I want to learn about how space shuttles and rockets are constructed and prepared for space travel.
13/07/22
Reflection:
I learnt in detail about two forces, Drag and Lift. Drag is due to pressure and friction
For the next lesson, I would like to learn about more types of forces related to space travel
I think that we could have been able to try KSP
14/07/22
Protostars
The birth of a young star
Lasts around half a million years of age
Where common true stats are first made and usually start out as small clumps of gas known as dense cores
After collapsing, it forms a low mass protostar, and then a protoplanetary disk orbiting it.
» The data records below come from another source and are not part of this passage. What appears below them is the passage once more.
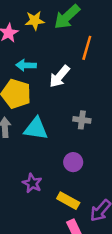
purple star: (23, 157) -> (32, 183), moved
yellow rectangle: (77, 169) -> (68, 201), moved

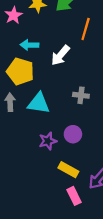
purple star: (32, 183) -> (48, 141), moved, turned 30

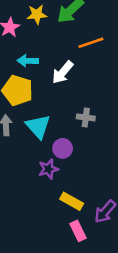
orange line: (86, 29) -> (91, 43), turned 55
cyan triangle: (39, 103) -> (38, 126), turned 40
purple circle: (73, 134) -> (63, 148), moved

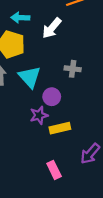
yellow rectangle: (72, 201) -> (60, 128), moved, turned -42
pink rectangle: (78, 231) -> (54, 170), moved

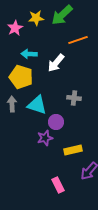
cyan triangle: (30, 77) -> (37, 105), turned -30
yellow rectangle: (60, 128) -> (73, 150), moved

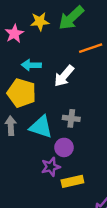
gray cross: (74, 98) -> (71, 118), moved
yellow rectangle: (73, 150) -> (72, 181), moved

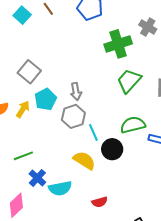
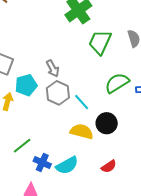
cyan pentagon: (46, 99) -> (26, 85), turned 30
black circle: (112, 149) -> (107, 123), moved

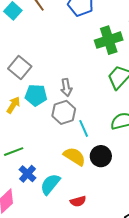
cyan semicircle: (67, 165) -> (50, 184), turned 140
red semicircle: (109, 166) -> (78, 201), moved

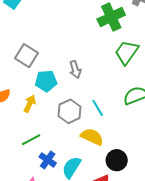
yellow arrow: (13, 105) -> (30, 104), moved
gray hexagon: (64, 112) -> (70, 111), moved
black circle: (101, 156) -> (117, 160), moved

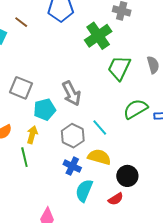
gray arrow: (75, 69) -> (71, 93), size x1.4
green line: (31, 140) -> (24, 157), moved, turned -66
blue cross: (48, 160) -> (72, 166), moved

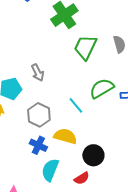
gray arrow: (71, 93) -> (38, 73), size x0.7
cyan line: (100, 128) -> (76, 105), moved

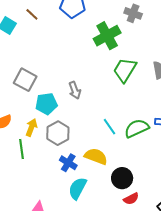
green semicircle: (102, 88) -> (137, 128), moved
gray hexagon: (39, 115) -> (58, 133), moved
red semicircle: (82, 178) -> (131, 199), moved

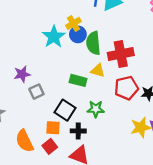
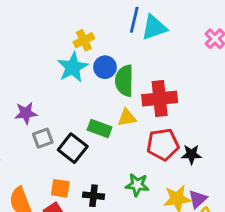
yellow cross: (73, 23) -> (84, 40), moved
yellow triangle: (98, 71) -> (127, 118), turned -32
green star: (96, 109) -> (137, 185), moved
black square: (65, 110) -> (73, 148), moved

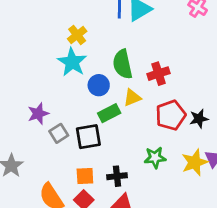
blue circle: (105, 67) -> (99, 85), moved
red cross: (160, 99) -> (158, 74), size x0.7
green rectangle: (100, 128) -> (109, 113), turned -35
black square: (73, 148) -> (88, 137), turned -36

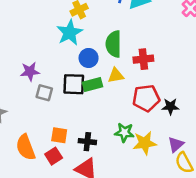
gray square: (59, 133) -> (44, 93), turned 35
black square: (88, 137) -> (74, 84), moved
yellow star: (195, 162) -> (145, 143), moved

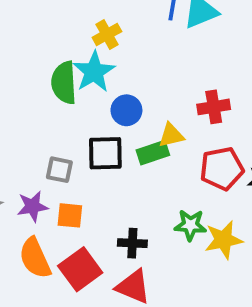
green semicircle: (114, 44) -> (64, 83), moved
purple star: (30, 71) -> (33, 206), moved
green rectangle: (92, 85) -> (153, 153), moved
orange square: (59, 135) -> (70, 215), moved
red square: (54, 156) -> (80, 269), size x1.5

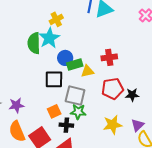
green rectangle: (153, 153) -> (75, 64), moved
gray square: (59, 170) -> (75, 96), moved, size x1.5
orange square: (70, 215) -> (54, 111), moved, turned -32
green star: (190, 225) -> (78, 112), moved

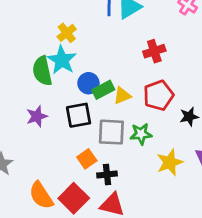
red cross: (109, 57) -> (154, 51), moved
red pentagon: (113, 89) -> (158, 95), moved
purple star: (16, 105) -> (37, 116), moved
green star: (78, 112) -> (141, 134), moved

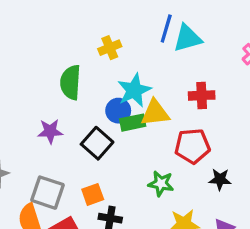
cyan star: (62, 60) -> (134, 90), moved
yellow triangle: (122, 96) -> (155, 113), moved, size x1.4
black square: (79, 115) -> (97, 143), turned 36
gray square: (111, 132) -> (48, 193), moved

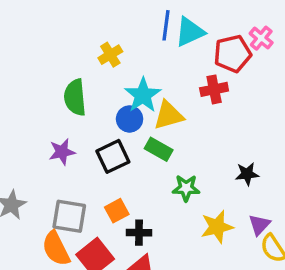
green rectangle: (133, 123) -> (159, 149), moved, turned 50
black square: (97, 143) -> (113, 156), turned 32
red pentagon: (192, 146) -> (232, 54), moved

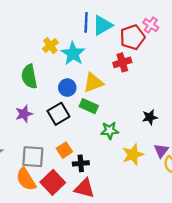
cyan star: (143, 95) -> (73, 54), moved

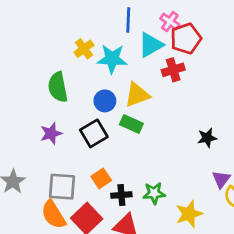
cyan triangle: (102, 25) -> (151, 45), moved
pink cross: (151, 25) -> (170, 22), moved
cyan star: (73, 54) -> (112, 59), turned -30
green star: (110, 130) -> (154, 193), moved
yellow star: (133, 155) -> (189, 214), moved

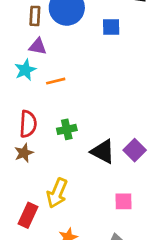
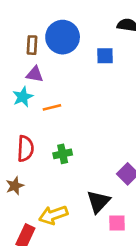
black triangle: (103, 152) -> (98, 202), moved, turned 45
brown star: (24, 153) -> (15, 186), moved
yellow arrow: (57, 193) -> (53, 215), turned 48

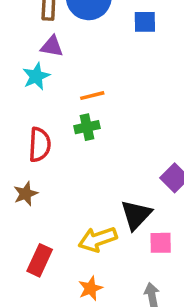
orange line: (52, 107) -> (92, 96), moved
green cross: (63, 154) -> (87, 127), moved
yellow arrow: (53, 215) -> (98, 239), moved

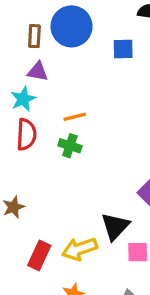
green cross: (87, 127) -> (70, 146), turned 30
red semicircle: (40, 145) -> (26, 134), moved
red rectangle: (40, 260) -> (39, 255), moved

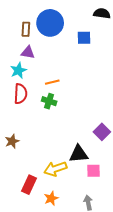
black triangle: (115, 226) -> (79, 154), turned 42
red rectangle: (39, 255) -> (29, 185), moved

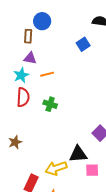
blue circle: (50, 23) -> (42, 21), moved, size x0.7
blue square: (84, 38) -> (83, 44), turned -32
orange line: (52, 82) -> (47, 74), moved

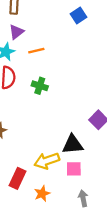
purple triangle: (30, 58) -> (16, 32), turned -48
pink square: (92, 170) -> (74, 169), moved

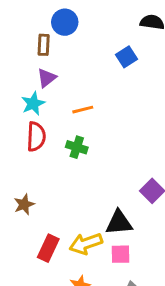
orange line: (36, 51) -> (83, 110), moved
red rectangle: (18, 178) -> (48, 248), moved

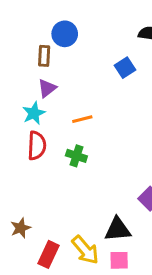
brown star: (24, 204) -> (21, 228), moved
yellow arrow: (86, 244) -> (85, 250), turned -112

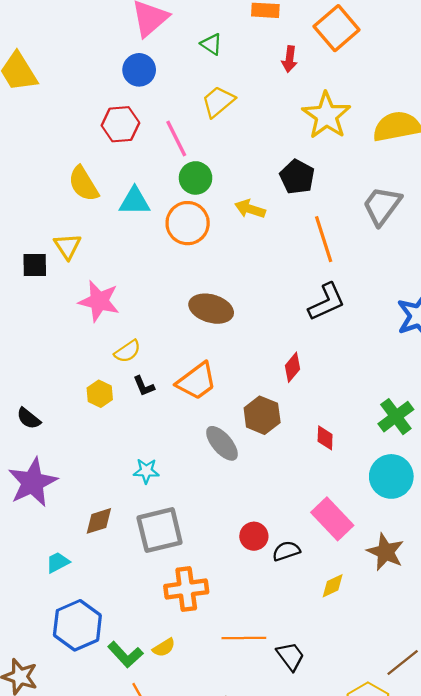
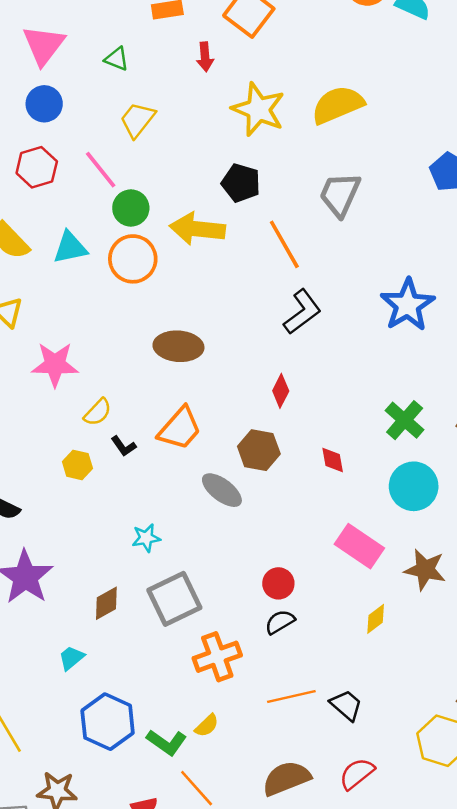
yellow arrow: (250, 209) -> (197, 229), size x1.6
black semicircle: (286, 551) -> (280, 622), moved

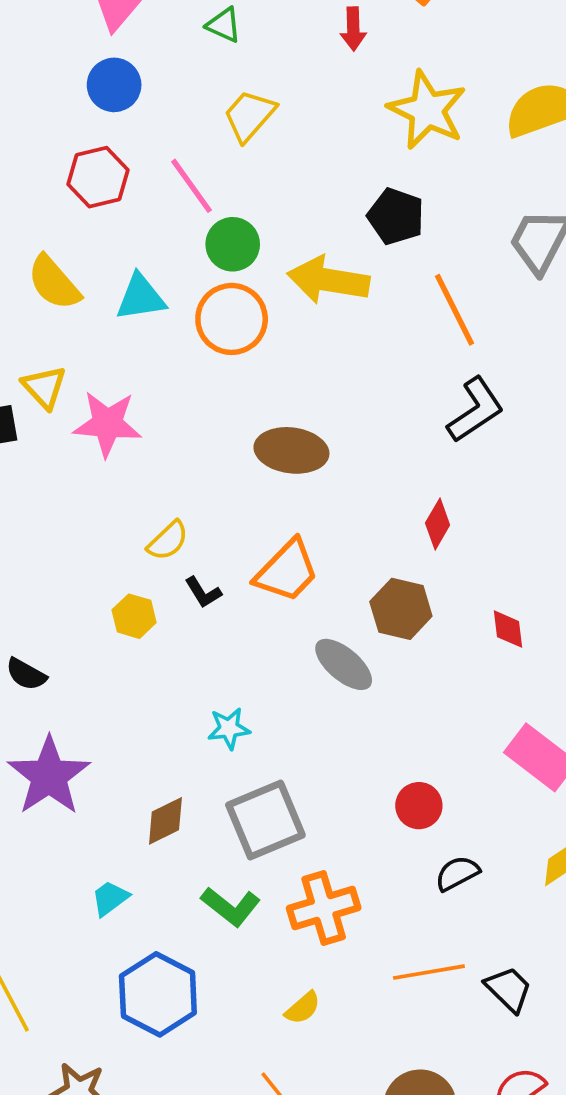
pink star: (55, 364) -> (107, 424), moved
black semicircle: (280, 622) -> (457, 873), moved
green L-shape: (167, 742) -> (231, 907), moved

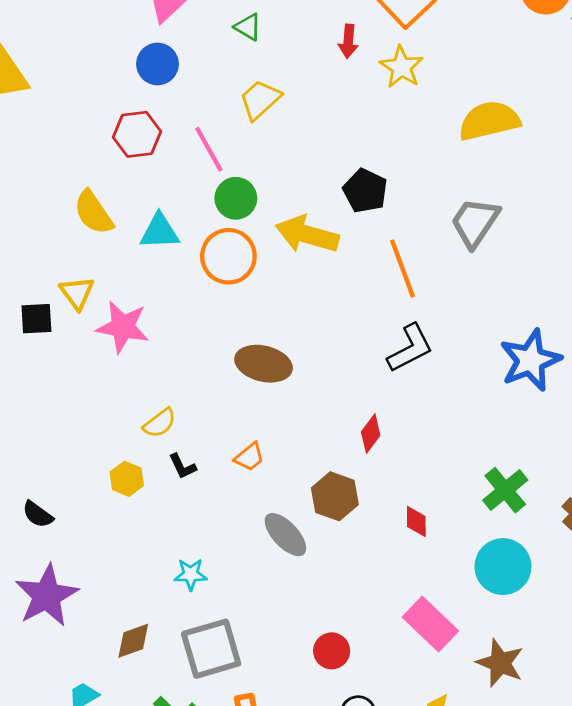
yellow star: (427, 110) -> (401, 67), moved, size x0.7
orange trapezoid: (287, 571) -> (249, 457), size x0.6

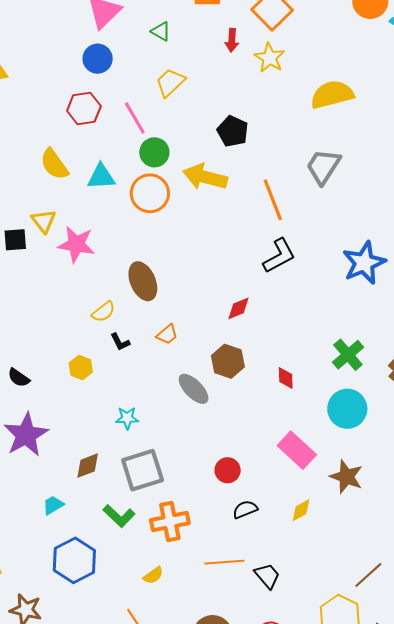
black pentagon: (365, 191) -> (233, 131), moved
brown ellipse: (264, 364) -> (143, 281), moved, turned 54
red diamond: (371, 434) -> (239, 308), moved, turned 32
yellow hexagon: (127, 479) -> (81, 367), moved

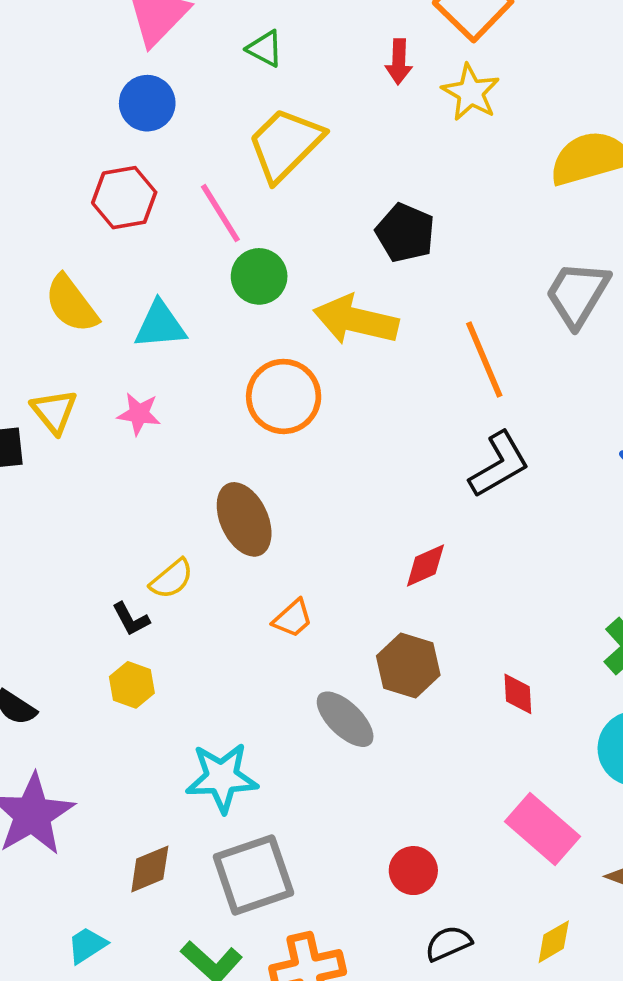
yellow trapezoid: (170, 83) -> (285, 144), size x1.4
orange circle: (150, 193) -> (284, 396), moved
pink star: (76, 244) -> (139, 414), moved, size x0.6
black L-shape: (120, 342) -> (131, 619), moved
cyan star: (127, 418) -> (222, 778), size x1.6

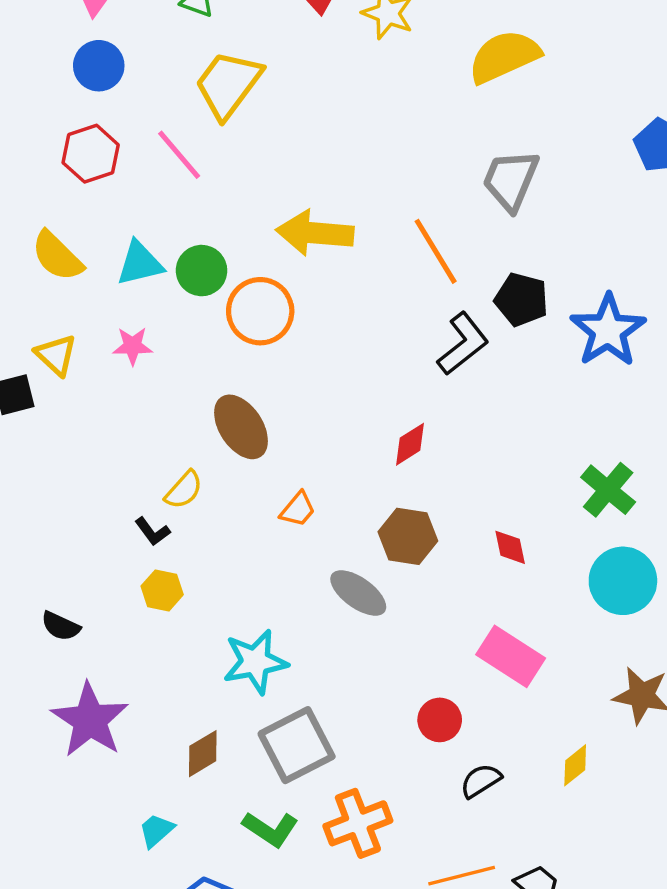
black pentagon: (405, 233) -> (521, 300), moved
green circle: (259, 276) -> (202, 271), moved
pink rectangle: (543, 829) -> (511, 656), moved

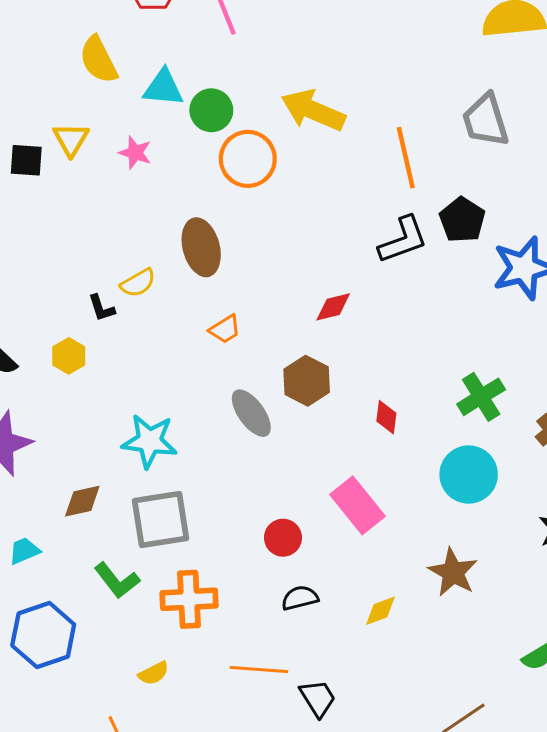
gray trapezoid: (511, 180) -> (486, 120), turned -58
yellow hexagon: (162, 590) -> (69, 356), moved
More gas accumulates at the disk
Forms an equilibrium
Molecular Cloud
A type of interstellar cloud
Size and Density contribute to regular molecular formation, mostly hydrogen
Molecular clouds formation helps differentiate it from other interstellar clouds
Main Sequence Stars
Most common true stars
A fully mature tar which has homogeneous initial composition:
70% hydrogen
28% helium
2% heavier elements (O2, Fe, etc.)
Often fuses hydrogen into helium to create energy
Different main-sequence stars are classified by their nuclear fusion rate to determine their colour and brightness
G-Type
Often called yellow dwarves
Mass of 0.84 - 1.15 m
Surface temperature of 5,300K - 6000K
Its luminosity outshines over 90% of the galaxy, making those that are brighter more rarer
Often has a lifespan of 10-billion years
Our own Sun is a G-Type Star
Our sun is the constant for Solar Mass
Almost halfway into its stage
Brown dwarfs
Known as a failed star
Occur due to insufficient mass of hydrogen reserves
As a failed star, it is also "dead"
Red Giants
The beginning of its late phase
When a Main sequence star is exhausted of hydrogen, it contracts due to gravity
Fusion continues due to the addition of hydrogen
After which, it continues a a "tug of war" with thermal pressure and gravity till it has stopped expanding
Radii tens of hundreds of times that of the Sun
Nearly 3 times the Luminosity
Temperatures range 3,000K to 4,000K
Its envelope is low in density despite its volume
Leads to a lack of a defined photosphere
Additionally, the body of the star transitions into the corona
White Dwarfs
Is an emission shell of an ionised gas
Is a bit of a misnomer due to inaccurate findings during the 1780s
Is signified as the end of a typical star's life cycle
Short-lived phenomenon
Also known as a degenerate dwarf
It is a star that no longer generates energy in its core
Because it can no longer generate energy, it will cool and turn redder over time
Made out of plasma with unbound nuclei & electrons
Compression of the electrons increases the kinetic energy of the electrons
Is only dependent on density
Furthermore, though its mass, it is as dense as earth
Black dwarfs
Theoretical stellar remnant
If it exists, it would be difficult to detect
Emit little to no radiation
Reflections:
I learnt about what Black dwarfs are, molecular clouds, a type of interstellar cloud and types of stars such as G-Type
For the next lesson, I want to learn about physics regarding space travel and travelling at different space bodies
I think that the explanations could have gone into more detail
18/1/23
10/07/2024 Reflections:
i learned about topics like oort cloud, nebulae, what matter is in interstellar space in general, accretion, type of accretions, how they happpen (centrifugal force and angular momentum conservation), angular momentum conservation and roche limit.
did a kahoot on those
i can apply the stuff in astro competitions or can be used as general knowledge
17/07/2024 Reflections:
I learnt about planets and their physical characteristics in the solar system like craters on Mars, Jupiter storms and moons and stuff
i enjoyed ksp
what can be improved is the quality of lectures
i want learn about / i would look forward to more interesting lectures covering topics that has not been covered before.
14/08/2024 Reflections:
i learnt about the different types of stars and their lifecycle, from how they form to what happens to them at the end of their lifecycle.
maybe the lesson could have included a kahoot to quiz to consolidate the topics learnt.